I’m happy to see that you’re seeing the wins pull through. I do hear about the debugger stalls though. Just to make sure I have it, when you say stall, you do must mean delay and not crash correct? For VS 2019 16.0 with the type filtering, you will see some potential reduction in debugger delays. Fast link avoids type merging but making the debugger use a more complicated look up that is order the number of records that can be looked up by name.

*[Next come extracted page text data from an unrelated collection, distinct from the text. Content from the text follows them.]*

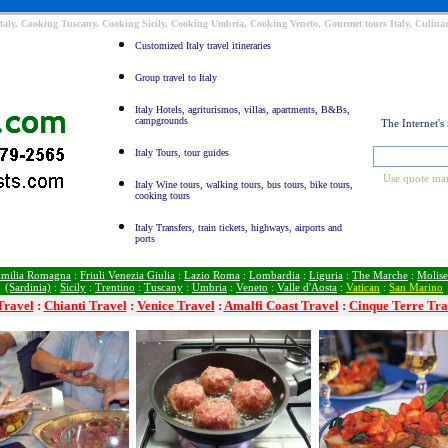
taly, Cooking Tuscany, Cooking Sicily, Cooking Umbria, Cooking Veneto, Gourmet tours Italy, Culinar
Customized Italy travel itineraries
Group travel to Italy
Italy Hotels, agriturismos, villas, apartments, B&Bs,
campgrounds
The Internet's
Italy Tours, tour guides
Use quote mar
Italy Wine tours, walking tours, bus tours, bike tours,
cooking tours
Italy Transfers, train tickets, highways, airports and
ports
milia Romagna
:
Friuli Venezia Giulia
:
Lazio Roma
:
Lombardia
:
Liguria
:
The Marche
:
Molise
(Sardinia)
:
Sicily
:
Trentino
:
Tuscany
:
Umbria
:
Veneto
:
Valle d'Aosta
:
Vatican
:
San Marino
Travel
:
Chianti Travel
:
Venice Travel
:
Amalfi Coast Travel
:
Cinque Terre Tra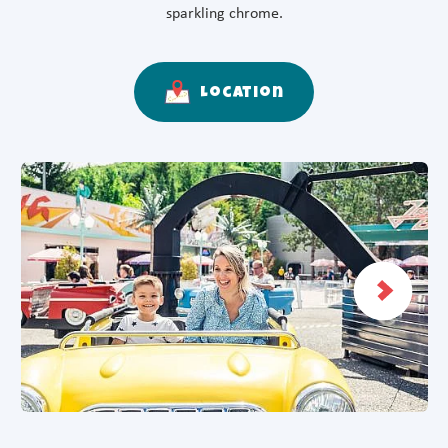
sparkling chrome.
Location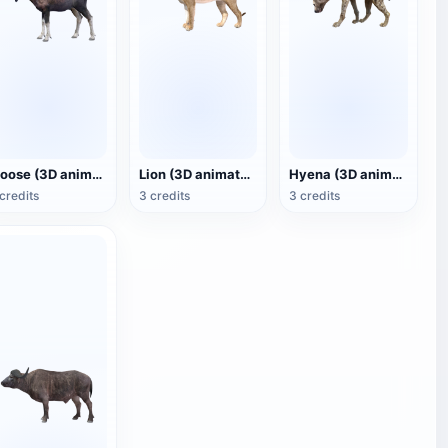
Moose (3D animated model)
Lion (3D animated model)
Hyena (3D animated model)
credits
3 credits
3 credits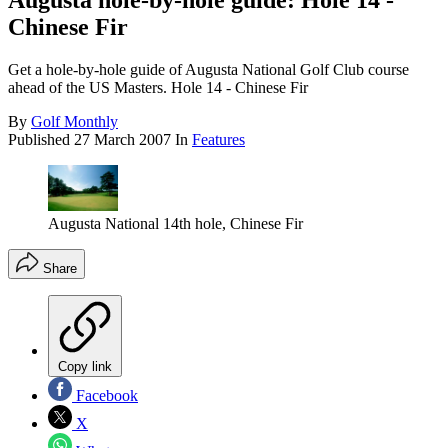
Augusta hole-by-hole guide: Hole 14 -
Chinese Fir
Get a hole-by-hole guide of Augusta National Golf Club course
ahead of the US Masters. Hole 14 - Chinese Fir
By
Golf Monthly
Published
27 March 2007
In
Features
Augusta National 14th hole, Chinese Fir
Share
Copy link
Facebook
X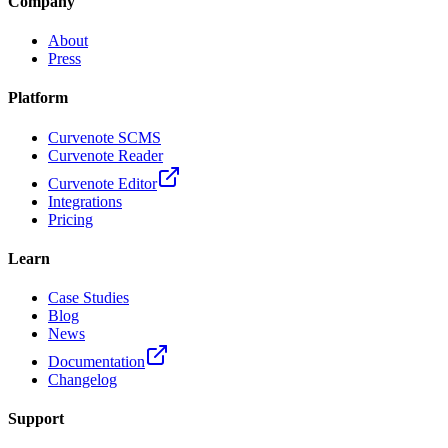
Company
About
Press
Platform
Curvenote SCMS
Curvenote Reader
Curvenote Editor
Integrations
Pricing
Learn
Case Studies
Blog
News
Documentation
Changelog
Support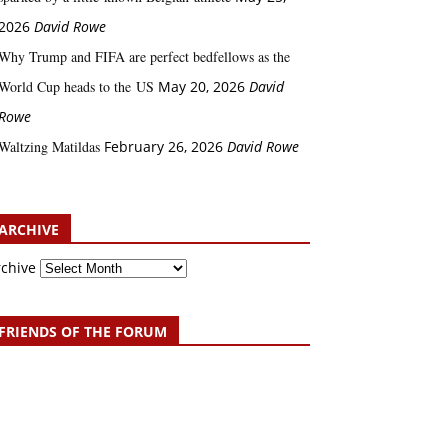
2026
David Rowe
Why Trump and FIFA are perfect bedfellows as the
World Cup heads to the US
May 20, 2026
David
Rowe
Waltzing Matildas
February 26, 2026
David Rowe
ARCHIVE
rchive
FRIENDS OF THE FORUM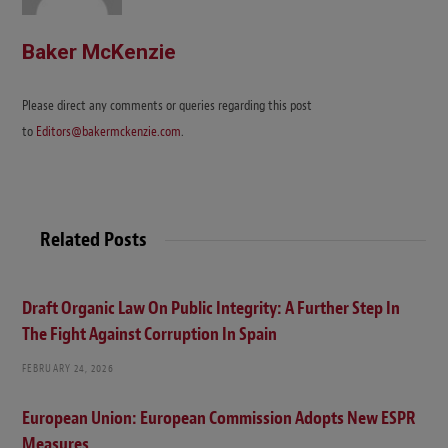
Baker McKenzie
Please direct any comments or queries regarding this post
to
Editors@bakermckenzie.com
.
Related Posts
Draft Organic Law On Public Integrity: A Further Step In
The Fight Against Corruption In Spain
FEBRUARY 24, 2026
European Union: European Commission Adopts New ESPR
Measures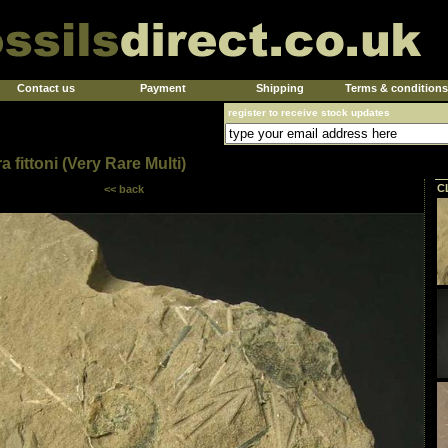
Contact us
Payment
Shipping
Terms & conditions
register to receive stock updates
a fittoni (Very Rare Multi)
C
<< back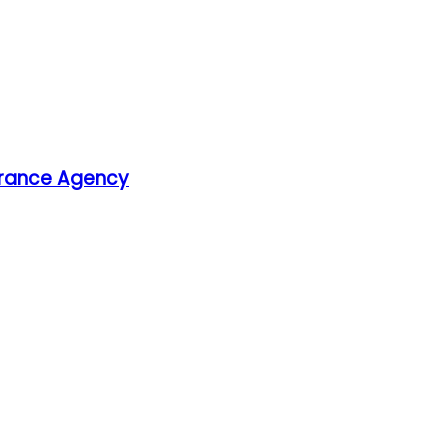
surance Agency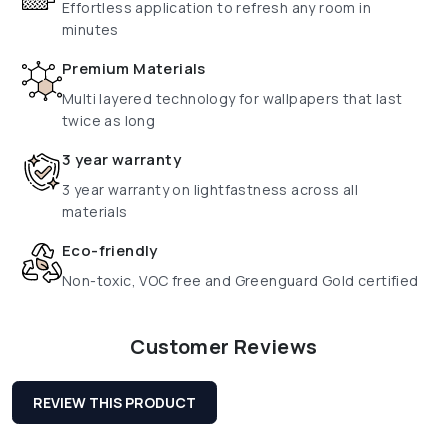
Effortless application to refresh any room in
minutes
Premium Materials
Multi layered technology for wallpapers that last
twice as long
3 year warranty
3 year warranty on lightfastness across all
materials
Eco-friendly
Non-toxic, VOC free and Greenguard Gold certified
Customer Reviews
REVIEW THIS PRODUCT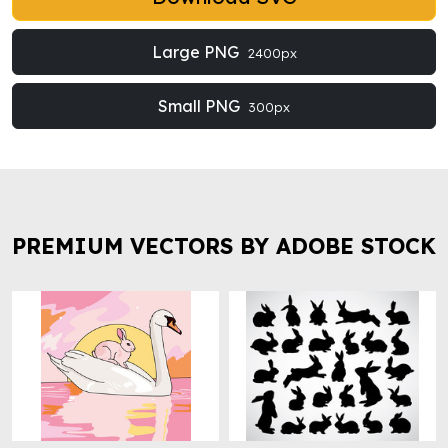
Large PNG
2400px
Small PNG
300px
PREMIUM VECTORS BY ADOBE STOCK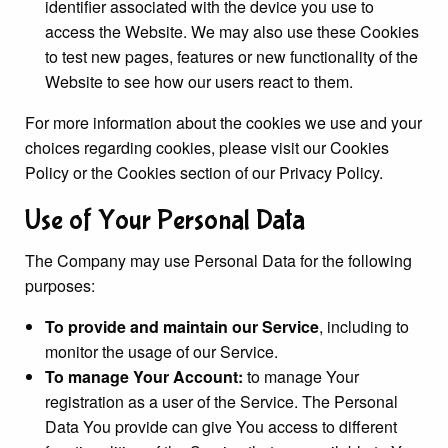
identifier associated with the device you use to
access the Website. We may also use these Cookies
to test new pages, features or new functionality of the
Website to see how our users react to them.
For more information about the cookies we use and your
choices regarding cookies, please visit our Cookies
Policy or the Cookies section of our Privacy Policy.
Use of Your Personal Data
The Company may use Personal Data for the following
purposes:
To provide and maintain our Service
, including to
monitor the usage of our Service.
To manage Your Account:
to manage Your
registration as a user of the Service. The Personal
Data You provide can give You access to different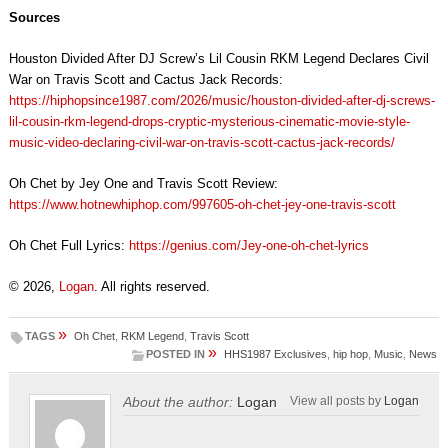
Sources
Houston Divided After DJ Screw’s Lil Cousin RKM Legend Declares Civil
War on Travis Scott and Cactus Jack Records:
https://hiphopsince1987.com/2026/music/houston-divided-after-dj-screws-
lil-cousin-rkm-legend-drops-cryptic-mysterious-cinematic-movie-style-
music-video-declaring-civil-war-on-travis-scott-cactus-jack-records/
Oh Chet by Jey One and Travis Scott Review:
https://www.hotnewhiphop.com/997605-oh-chet-jey-one-travis-scott
Oh Chet Full Lyrics:
https://genius.com/Jey-one-oh-chet-lyrics
© 2026,
Logan
. All rights reserved.
»
TAGS
Oh Chet
,
RKM Legend
,
Travis Scott
»
POSTED IN
HHS1987 Exclusives
,
hip hop
,
Music
,
News
About the author:
Logan
View all posts by
Logan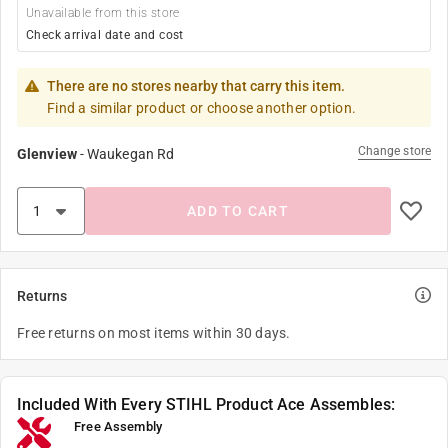
Unavailable from this store
Check arrival date and cost
There are no stores nearby that carry this item.
Find a similar product or choose another option.
Change store
Glenview
-
Waukegan Rd
ADD TO CART
Returns
Free returns on most items within 30 days.
Included With Every STIHL Product Ace Assembles:
Free Assembly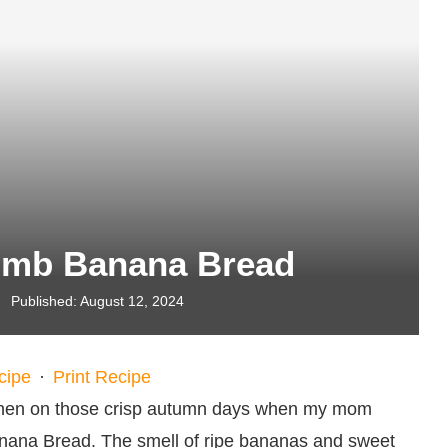
mb Banana Bread
Published:
August 12, 2024
cipe
·
Print Recipe
itchen on those crisp autumn days when my mom
na Bread. The smell of ripe bananas and sweet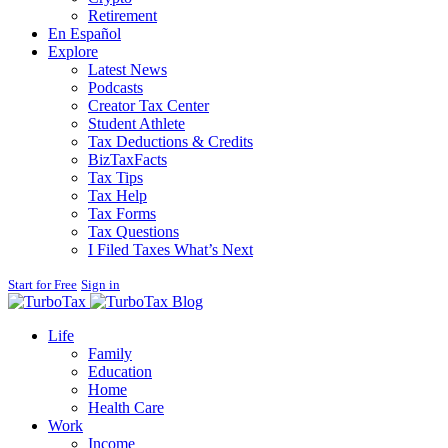
Retirement
En Español
Explore
Latest News
Podcasts
Creator Tax Center
Student Athlete
Tax Deductions & Credits
BizTaxFacts
Tax Tips
Tax Help
Tax Forms
Tax Questions
I Filed Taxes What’s Next
Start for Free
Sign in
Blog
Life
Family
Education
Home
Health Care
Work
Income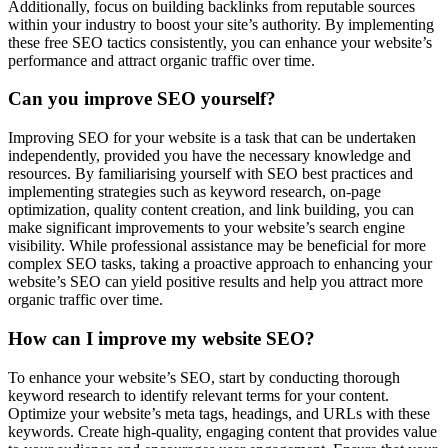
Additionally, focus on building backlinks from reputable sources
within your industry to boost your site’s authority. By implementing
these free SEO tactics consistently, you can enhance your website’s
performance and attract organic traffic over time.
Can you improve SEO yourself?
Improving SEO for your website is a task that can be undertaken
independently, provided you have the necessary knowledge and
resources. By familiarising yourself with SEO best practices and
implementing strategies such as keyword research, on-page
optimization, quality content creation, and link building, you can
make significant improvements to your website’s search engine
visibility. While professional assistance may be beneficial for more
complex SEO tasks, taking a proactive approach to enhancing your
website’s SEO can yield positive results and help you attract more
organic traffic over time.
How can I improve my website SEO?
To enhance your website’s SEO, start by conducting thorough
keyword research to identify relevant terms for your content.
Optimize your website’s meta tags, headings, and URLs with these
keywords. Create high-quality, engaging content that provides value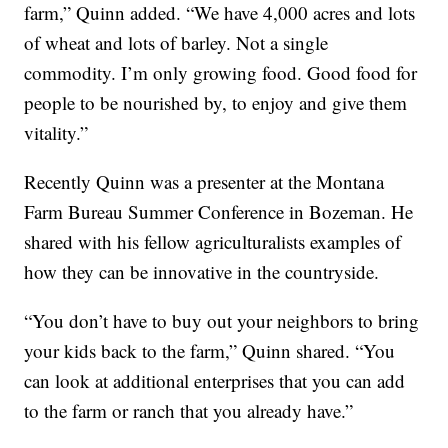
farm,” Quinn added. “We have 4,000 acres and lots
of wheat and lots of barley. Not a single
commodity. I’m only growing food. Good food for
people to be nourished by, to enjoy and give them
vitality.”
Recently Quinn was a presenter at the Montana
Farm Bureau Summer Conference in Bozeman. He
shared with his fellow agriculturalists examples of
how they can be innovative in the countryside.
“You don’t have to buy out your neighbors to bring
your kids back to the farm,” Quinn shared. “You
can look at additional enterprises that you can add
to the farm or ranch that you already have.”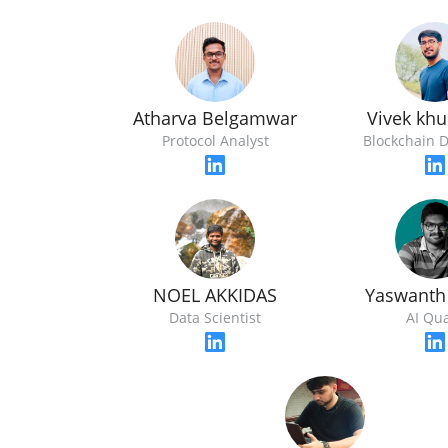
Atharva Belgamwar
Vivek kh
Protocol Analyst
Blockchain 
NOEL AKKIDAS
Yaswanth
Data Scientist
AI Qu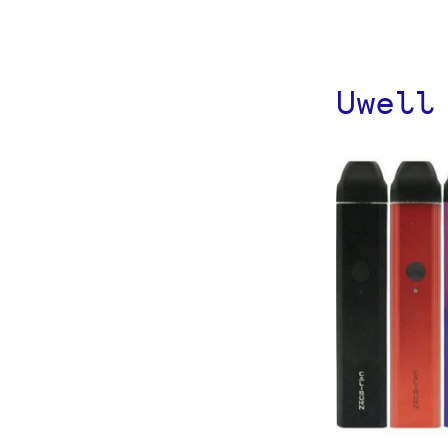
Uwell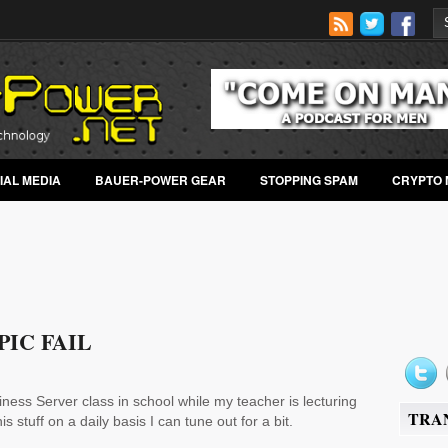
IAL MEDIA
BAUER-POWER GEAR
STOPPING SPAM
CRYPTO 
IC FAIL
ness Server class in school while my teacher is lecturing
TRA
s stuff on a daily basis I can tune out for a bit.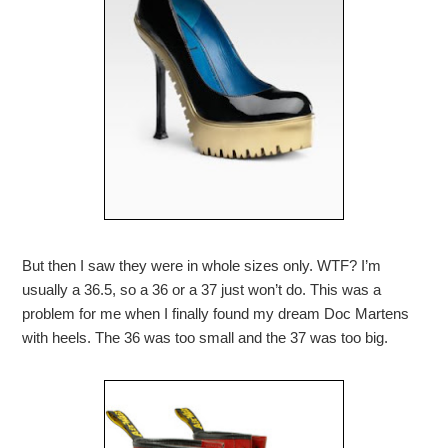
But then I saw they were in whole sizes only. WTF? I’m
usually a 36.5, so a 36 or a 37 just won’t do. This was a
problem for me when I finally found my dream Doc Martens
with heels. The 36 was too small and the 37 was too big.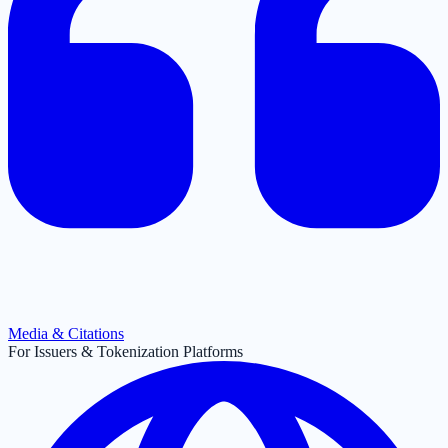
Media & Citations
For Issuers & Tokenization Platforms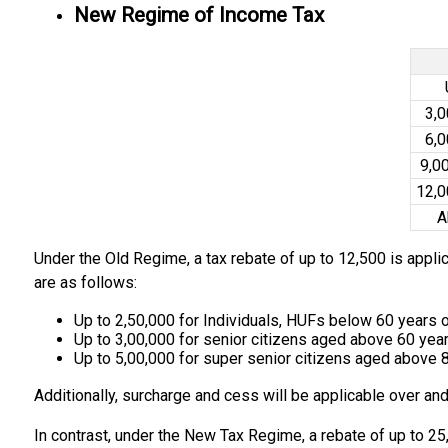
New Regime of Income Tax
₹3,
₹6,
₹9,0
₹12,
A
Under the Old Regime, a tax rebate of up to ₹12,500 is appli
are as follows:
Up to ₹2,50,000 for Individuals, HUFs below 60 years 
Up to ₹3,00,000 for senior citizens aged above 60 year
Up to ₹5,00,000 for super senior citizens aged above 
Additionally, surcharge and cess will be applicable over and
In contrast, under the New Tax Regime, a rebate of up to ₹25,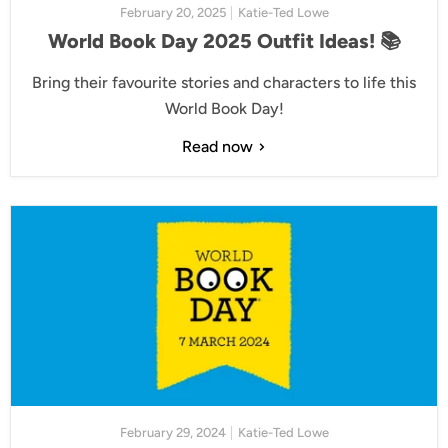
February 20, 2025
Katie-Ted Lowe
World Book Day 2025 Outfit Ideas! 📚
Bring their favourite stories and characters to life this
World Book Day!
Read now
February 29, 2024
Katie-Ted Lowe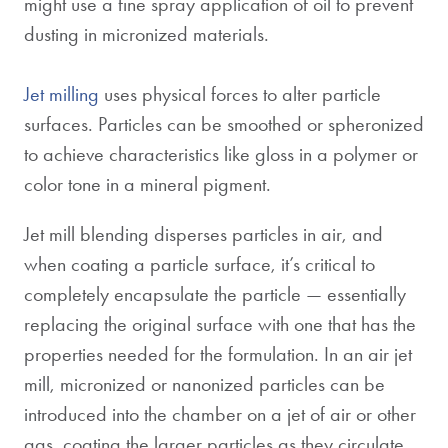
might use a fine spray application of oil to prevent
dusting in micronized materials.
Jet milling
uses physical forces to alter particle
surfaces. Particles can be smoothed or spheronized
to achieve characteristics like gloss in a polymer or
color tone in a mineral pigment.
Jet mill blending disperses particles in air, and
when coating a particle surface, it’s critical to
completely encapsulate the particle — essentially
replacing the original surface with one that has the
properties needed for the formulation. In an air jet
mill, micronized or nanonized particles can be
introduced into the chamber on a jet of air or other
gas, coating the larger particles as they circulate.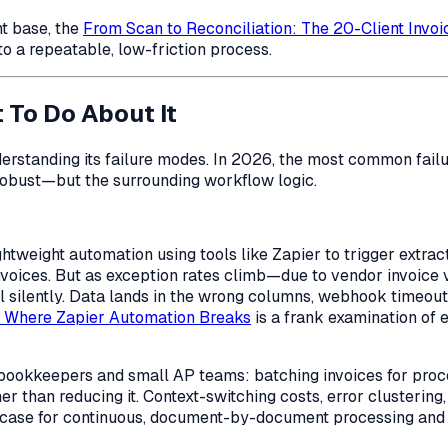
nt base, the
From Scan to Reconciliation: The 20-Client Invo
nto a repeatable, low-friction process.
To Do About It
rstanding its failure modes. In 2026, the most common failur
 robust—but the
surrounding
workflow logic.
htweight automation using tools like Zapier to trigger extr
nvoices. But as exception rates climb—due to vendor invoice 
fail silently. Data lands in the wrong columns, webhook timeo
: Where Zapier Automation Breaks
is a frank examination of 
lo bookkeepers and small AP teams: batching invoices for pro
her than reducing it. Context-switching costs, error clusteri
ase for continuous, document-by-document processing and wa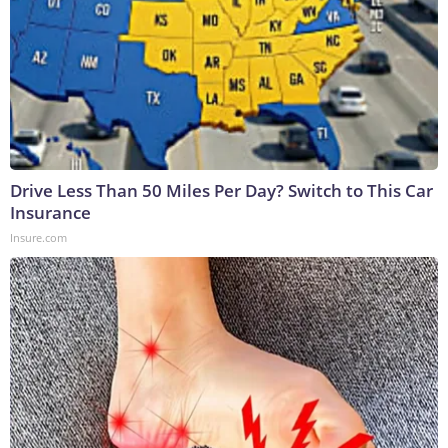
Drive Less Than 50 Miles Per Day? Switch to This Car
Insurance
Insure.com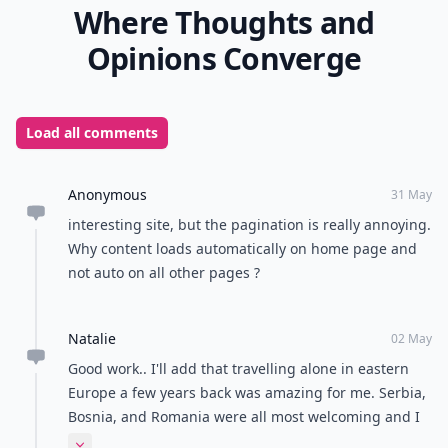
Where Thoughts and
Opinions Converge
Load all comments
Anonymous
31 May
interesting site, but the pagination is really annoying.
Why content loads automatically on home page and
not auto on all other pages ?
Natalie
02 May
Good work.. I'll add that travelling alone in eastern
Europe a few years back was amazing for me. Serbia,
Bosnia, and Romania were all most welcoming and I
felt far safer than I ever have in Paris or London at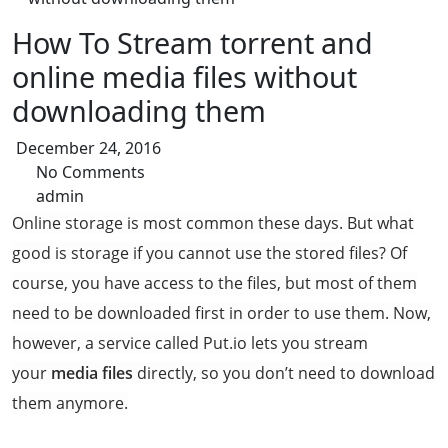
How To Stream torrent and
online media files without
downloading them
December 24, 2016
No Comments
admin
Online storage is most common these days. But what
good is storage if you cannot use the stored files? Of
course, you have access to the files, but most of them
need to be downloaded first in order to use them. Now,
however, a service called Put.io lets you stream
your
media files
directly, so you don’t need to download
them anymore.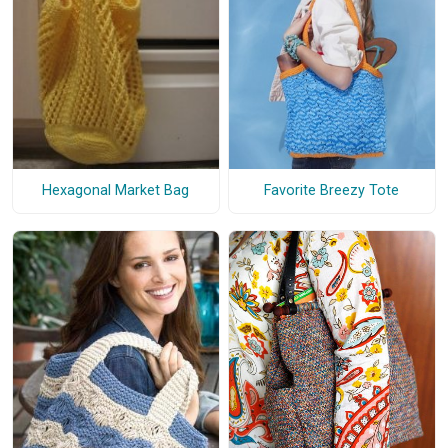
Favorite Breezy Tote
Hexagonal Market Bag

Since we reduced the types that means less records that can be looked up by name so you should see some improvement (but it’s still not O(1) like the hash based look up used by the debugger with /debug:full)
It seems a bit weird that the intro says these are gains on top of the 16.0 release, but that all the charts compare to the 15.9 release. How much of the changes to the “fundamentals” counts toward the 3.5x improvement versus how much came from the 15.9->16.0 upgrade?
Not sure if this was in the original article but towards the end, there’s this chart that compares 15.9, 16.0, and 16.2. The intro did come off as a bit manipulative.
Sorry this came off as shady. I was really trying to make sure that the cursory reader was getting a clear message about the size of the win to be had from upgrading to 16.2 from 15.9. We went through a bunch of iterations on the data and the complete set of data lookd pretty busy with both /debug:full, /debug:fastlink, across three releases. I’m in process with a follow up blog with more of the breakdown of the numbers. So stay tuned.
Great news. We have a 100+ project based application using DLL’s. Recently we discovered that using static libraries might gain a 15% performance increase in certain scenario’s. Unfortunately the linking is really slow for release builds (> 5 minutes). We are still using the 14.14 toolset since going to another toolset / Visual Studio takes time which is always scarce.
Just saw that in your Hostx64\x64 folder you have tbbmalloc.dll since 14.22.27905 compilers (I usually install all compilers). Simply wondering, was memory allocation an issue? (Assuming it was done through multiple threads).
Also what led to the choice of tbbmalloc, vs say jemalloc, or others – how about Microsoft’s own – https://github.com/microsoft/mimalloc
Simply asking, as someone who run into this problem, and with the help of mimalloc we were able to aleviate our problems.